Translate this sentence from the deployment fix log into Spanish: "Deployment hardening (systemd sandbox profile, nginx TLS + DoS controls, tarball sha256 verification, RSA-4096 / 397-day self-signed cert) is now anchored in install.sh; the structured header comment at the top of that file is the operator-facing reference."

_Passage for review_
----------------------------------------
Recursive folder export ignores is_archived (TC-E29) FIXED _collectNotesUnderFolder filters archived notes unless the active view is archived
Release tarball / install.sh self-update (Dep-01 / Dep-02) FIXED install.sh verifies sha256sum -c before tar -xzf; curl-pipe-bash self-update removed (operator downloads + verifies, then sudo bash install.sh)
systemd sandbox profile (Dep-03 / Dep-06 / Dep-08) FIXED install.sh system + user unit ship the full hardening directive set; systemd-analyze security target <= 4.5
nginx TLS + DoS controls (Dep-04 / Dep-09) FIXED install.sh nginx vhost: ssl_ciphers, ssl_stapling, server_tokens off, limit_req_zone, proxy_request_buffering off, client_max_body_size 13m, HSTS at edge
Self-signed cert posture (Dep-05) FIXED install.sh defaults to RSA-4096 / 397-day validity (P-256 via NOTES_CERT_KEYTYPE=ec)
curl invocations missing TLS flags (Dep-11) FIXED install.sh CURL_OPTS array pins --tlsv1.2 --proto =https --fail --location --retry 0
install.sh missing leading umask (Dep-12) FIXED install.sh declares umask 077 as the first non-comment statement
Deployment doc split (Dep-10) FIXED install.sh is the deployment source of truth; the old docs/plans/09-deployment.md and docs/plans/10-deloyment-local.md were retired

Deployment hardening (systemd sandbox profile, nginx TLS + DoS controls, tarball sha256 verification, RSA-4096 / 397-day self-signed cert) is now anchored in install.sh; the structured header comment at the top of that file is the operator-facing reference.
----------------------------------------
_Recorded information_
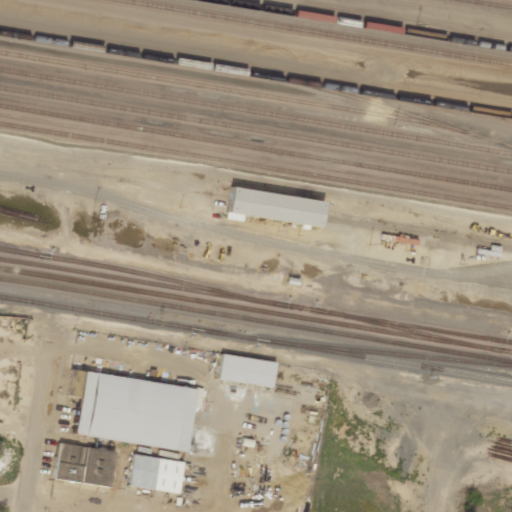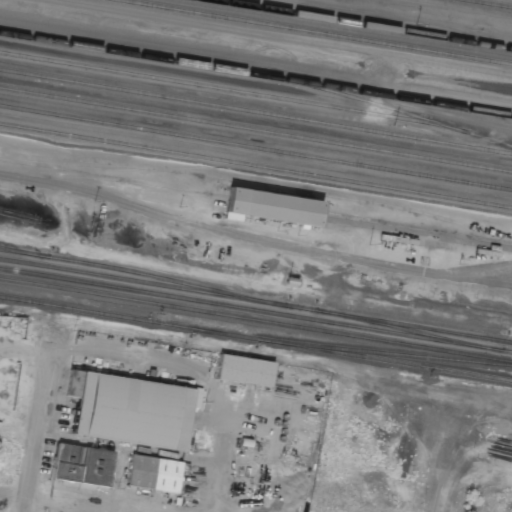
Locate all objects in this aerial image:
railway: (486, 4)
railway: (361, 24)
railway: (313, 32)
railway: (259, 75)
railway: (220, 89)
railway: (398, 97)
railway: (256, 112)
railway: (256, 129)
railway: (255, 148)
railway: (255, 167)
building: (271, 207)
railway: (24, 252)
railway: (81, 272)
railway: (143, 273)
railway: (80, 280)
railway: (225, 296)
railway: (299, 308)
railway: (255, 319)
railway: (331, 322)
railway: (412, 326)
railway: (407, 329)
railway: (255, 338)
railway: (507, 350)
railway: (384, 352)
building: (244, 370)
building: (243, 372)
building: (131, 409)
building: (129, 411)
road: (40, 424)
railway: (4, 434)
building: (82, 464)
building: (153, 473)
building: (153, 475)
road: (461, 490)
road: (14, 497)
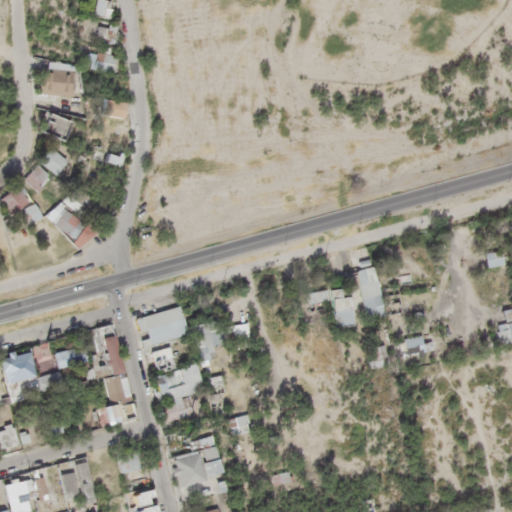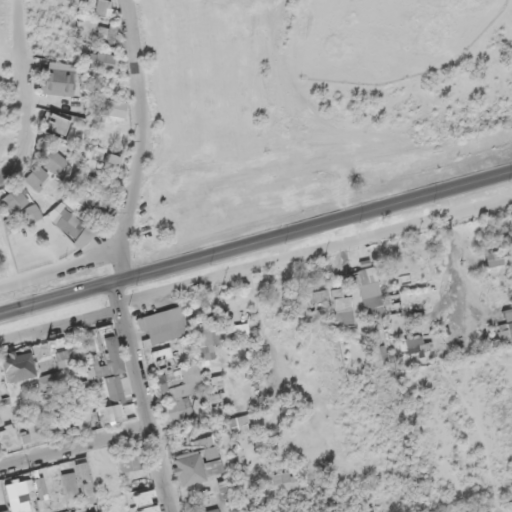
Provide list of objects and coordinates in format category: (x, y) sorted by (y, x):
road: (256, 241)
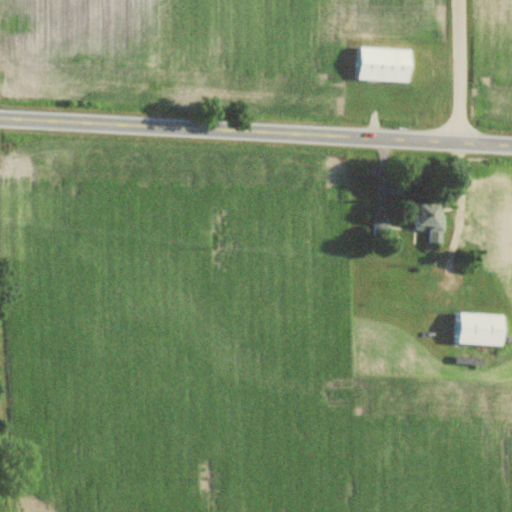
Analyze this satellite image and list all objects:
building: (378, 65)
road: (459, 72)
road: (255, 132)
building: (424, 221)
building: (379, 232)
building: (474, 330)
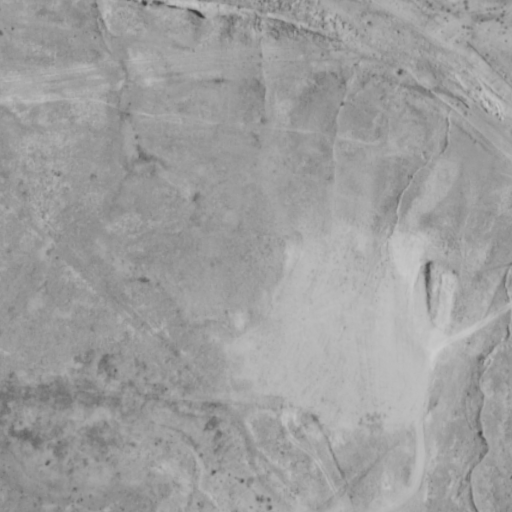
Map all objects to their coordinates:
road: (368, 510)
----------------------------------------
_Response to this task_
El endurecimiento del despliegue (perfil de aislamiento de systemd, controles de TLS + DoS de nginx, verificación sha256 del tarball, certificado autofirmado RSA-4096 / 397 días) ahora está anclado en install.sh; el comentario de encabezado estructurado al inicio de ese archivo es la referencia para el operador.